The Atlanta Thrashers don't appear to be a team with a great deal of direction and the result - a roster cobbled together with second and third-tier free agents - doesn't make them very appealing from a fantasy perspective.
On the other hand, let's not hastily dismiss all the Thrashers as having no value.
Certainly, Ilya Kovalchuk is one of the elite goal-scorers in the game, having tallied 146 in three seasons since the lockout. A minus rating is also part of the package with Kovalchuk, but it's not enough to completely detract from his lamp-lighting prowess.
The questions come after Kovalchuk.
Slava Kozlov was very productive in his first four seasons with the Thrashers, scoring 273 points, but then he dropped to just 41 points last year. Now 36, it's hard to bank on Kozlov turning around dramatically, but it's probably reasonable to look at an improvement on his 2007-2008 production.
Perhaps the most intriguing of Atlanta's recent free agent additions is Jason Williams, who turned in 36 points in just 43 games with Chicago last season. Williams' ability to play the point on the power play adds some value and makes it all the more likely that he'll see plenty of time with the man advantage, possibly giving him a shot at surpassing his career-high 58 points, set with the Red Wings in 2005-2006.
Colby Armstrong is a grinder, though he has some offensive upside and scored 11 points in 18 games with Atlanta after coming over in the Marian Hossa trade last season. By no means is Armstrong going to be a staple of your fantasy team, but in deep leagues, he may be worth a look as a possible sleeper who could rack up some assists if he ends up skating with Kovalchuk.
For the record, the possibility of playing with Kovalchuk is the greatest determining factor of any Thrashers fantasy value.
There are some possibilities on the Thrashers blueline, particularly in leagues that run deep. Plus-minus can be a concern because of Atlanta's potential for a subpar record, but there is some talent here.
Tobias Enstrom was a power play stalwart as a rookie and there's no reason to think he won't have an impact this year as well.
While not everyone is in love with the Ron Hainsey signing, he does tend to be underrated (playing in Columbus can do that) and that may still be the case in Atlanta. Since his penalty minute and plus-minus totals aren't ideal, though, leave Hainsey for the late rounds.
In keeper leagues or leagues that require a rookie, give Zach Bogosian fair consideration. It's rare for an 18-year-old defenceman to have a major statistical impact, but Bogosian could very well play significant minutes for the Thrashers.
If 6-foot-7 bruiser Boris Valabik lands a regular spot on the team, he'll surely have value in leagues that count penalty minutes, as he has 42 penalty minutes in seven NHL games, to go with 413 minutes in 108 AHL games. Keep him on your radar.

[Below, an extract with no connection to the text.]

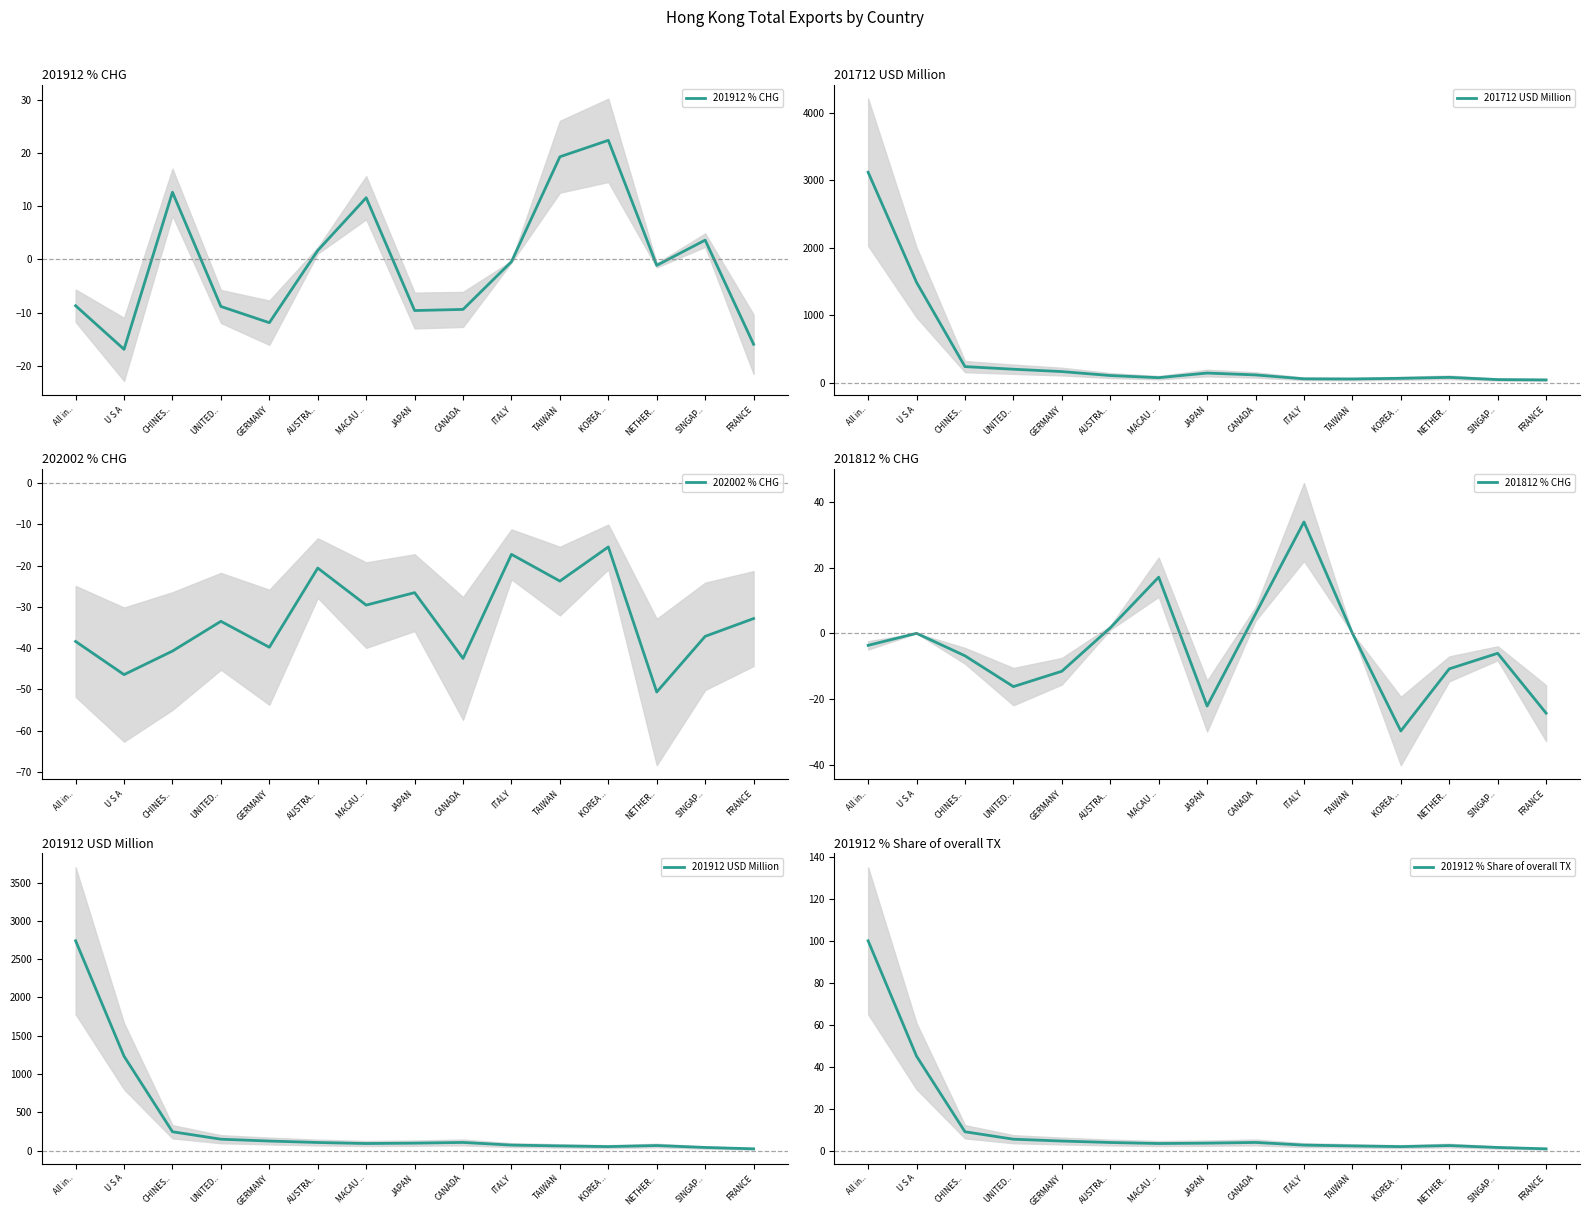

Which series has the widest spread of values?

201712 USD Million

In goal, Kari Lehtonen looks like he could be a star, but he's had a hard time staying healthy and establishing himself as a legitimate workhorse goaltender. Having a questionable team in front of him doesn't enhance the 24-year-old's value any, either, but he's certainly worth a shot as your No. 2 in fantasy leagues.

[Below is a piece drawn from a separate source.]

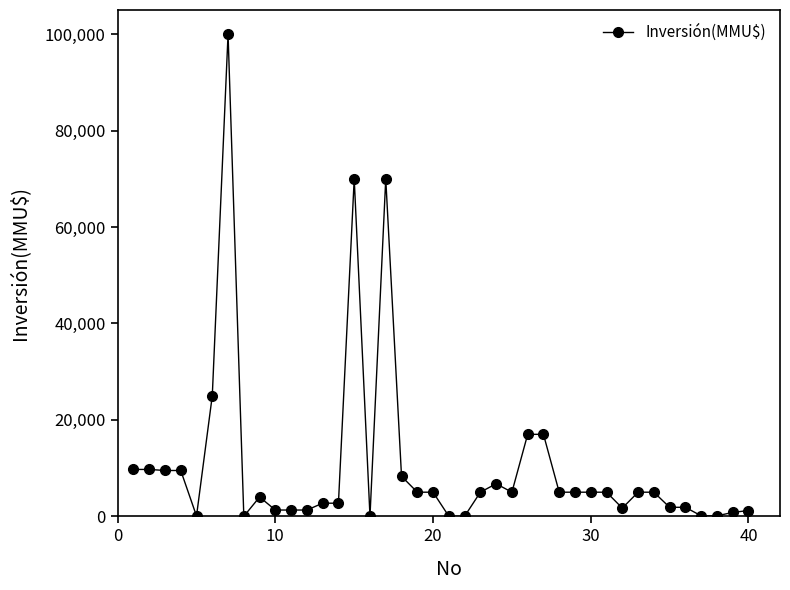

True or false: there are more than 2 points higher than both neighbors.

True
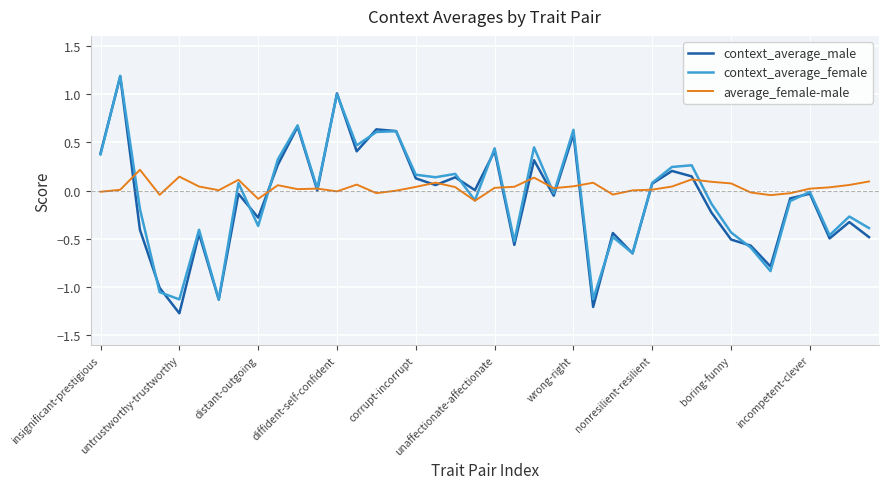

What is the smallest value displayed?

-1.3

The rest of the Thrashers are of the longshot and darkhorse variety, unless they end up on the number one line, and that may be all we need to know about the state of the Thrashers.

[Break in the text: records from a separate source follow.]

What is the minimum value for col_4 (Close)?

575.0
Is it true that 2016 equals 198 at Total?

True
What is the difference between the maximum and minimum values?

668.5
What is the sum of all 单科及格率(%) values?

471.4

Coming off a 37-point season, it's hard to recommend Todd White; same goes for Eric Perrin or Erik Christensen. Let them prove they can produce before scooping them off the waiver wire if need be.
An argument can be made that young Thrashers, who played for John Anderson in the American Hockey League, may get a better chance with the Thrashers this season, so that could enhance the prospects for Bryan Little or Brett Sterling, though it's going to require a great leap of faith to draft either one based on what they did while in Atlanta last year.